- Amazon's CEO Andy Jassy said generative AI like ChatGPT presents "exciting" possibilities.
- He told the Financial Times that Amazon has been working on generative AI for a long time.
- Amazon company supporters are worried the company is falling behind in this area, per the FT.
Amazon's CEO Andy Jassy chimed in on the conversation about generative AI and ChatGPT in an interview with the Financial Times, published on Monday.
"I think it's exciting, what's possible with generative AI," Jassy told the FT. "And it's part of what you're seeing with models like ChatGPT. But most large, deeply technical companies like ours, have been working on these very large, generative AI models themselves for a long time."
While Amazon already has AI and machine learning technology in place — like Alexa, its voice assistant, and CodeWhisperer, a code recommendation generator — company supporters are concerned that the tech giant is falling behind in the generative AI department, per the FT.
Generative AI refers to algorithms trained to produce new text, images, code, video, or audio.
"Microsoft is clearly in the lead and has won a lot of mindshare here," Matt McIlwain, managing director of Madrona Venture Group – an early investor in Amazon – told the FT.
He added that Amazon has to be cognizant of the trend toward intelligent and generative apps.

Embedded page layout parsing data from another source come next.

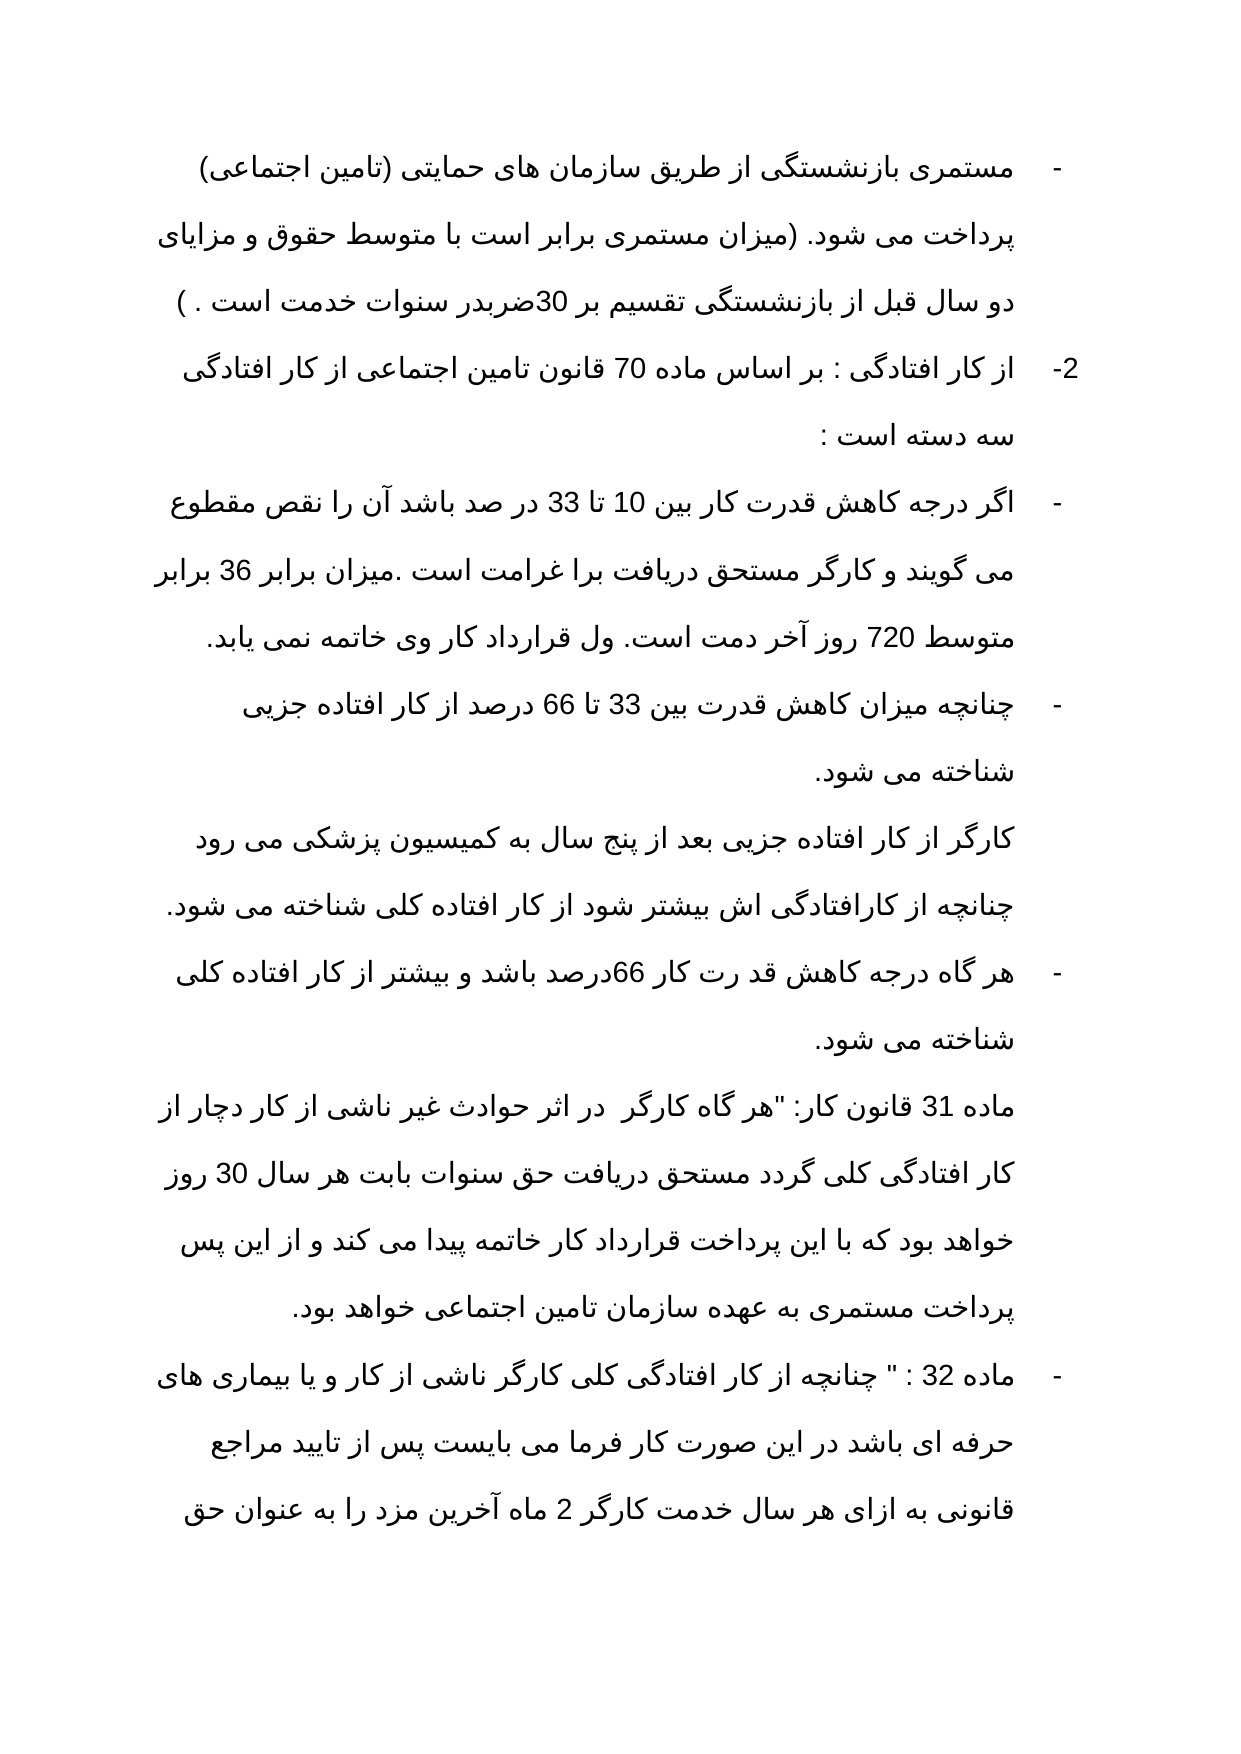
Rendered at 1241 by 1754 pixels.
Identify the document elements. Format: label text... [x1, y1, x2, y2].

list هر گاه درجه کاهش قد رت کار 66درصد باشد و بیشتر از کار افتاده کلی شناخته می شود. [150, 955, 1053, 1056]
list اگر درجه کاهش قدرت کار بین 10 تا 33 در صد باشد آن را نقص مقطوع می گویند و کارگر مستحق دریافت برا غرامت است .میزان برابر 36 برابر متوسط 720 روز آخر دمت است. ول قرارداد کار وی خاتمه نمی یابد. [150, 485, 1053, 653]
list کارگر از کار افتاده جزیی بعد از پنج سال به کمیسیون پزشکی می رود چنانچه از کارافتادگی اش بیشتر شود از کار افتاده کلی شناخته می شود. [150, 821, 1015, 921]
list مستمری بازنشستگی از طریق سازمان های حمایتی (تامین اجتماعی) پرداخت می شود. (میزان مستمری برابر است با متوسط حقوق و مزایای دو سال قبل از بازنشستگی تقسیم بر 30ضربدر سنوات خدمت است . ) [150, 150, 1053, 318]
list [150, 1357, 1053, 1525]
list چنانچه میزان کاهش قدرت بین 33 تا 66 درصد از کار افتاده جزیی شناخته می شود. [150, 687, 1053, 787]
list از کار افتادگی : بر اساس ماده 70 قانون تامین اجتماعی از کار افتادگی سه دسته است : [150, 351, 1053, 452]
list ماده 31 قانون کار: "هر گاه کارگر در اثر حوادث غیر ناشی از کار دچار از کار افتادگی کلی گردد مستحق دریافت حق سنوات بابت هر سال 30 روز خواهد بود که با این پرداخت قرارداد کار خاتمه پیدا می کند و از این پس پرداخت مستمری به عهده سازمان تامین اجتماعی خواهد بود. [150, 1089, 1015, 1324]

It "needs to have its strategic response," he said.
Jassy pointed out that the company is also pursuing opportunities to partner with smaller firms to develop this area of the business, but didn't share details.
The most prominent example is Stability AI — a competitor to Microsoft-backed OpenAI – which recently declared Amazon its "preferred cloud partner," to train and build its AI models.
Amazon did not immediately respond to Insider's request for further comment about its plans for AI.
Amazon's ventures into generative AI include Alexa — launched in 2014. David Limp, senior vice president for devices and services at Amazon, told the Times of London that the company is improving Alexa by making it more conversational because it is currently very "transactional" and can only respond to questions.
Limp said that while ChatGPT is a "healthy competitor" to Alexa it lacks the personality, memory, and knowledge of current events that Alexa has.
"If you were to ask Alexa details about the World Cup, who scored what goal in what match, Alexa would know," he said, adding that as of now, ChatGPT doesn't.
"Real-time knowledge is equally as important as the ability to write a screenplay, which GPT does pretty well. Alexa is pretty personalized today. It remembers things like your favorite music," he said.
According to Insider's Eugene Kim Amazon employees have recently used internal Slack channels to seek guidance about how they should use ChatGPT at work. A company lawyer advised workers not to share any confidential company data with ChatGPT after instances of responses looking similar to Amazon's internal data.
Kim reported that some employees have used the chatbot as a "coding assistant" by requesting that it improves internal lines of code.
At the time, the lawyer said that Amazon is broadly developing similar technology to ChatGPT, Kim reported.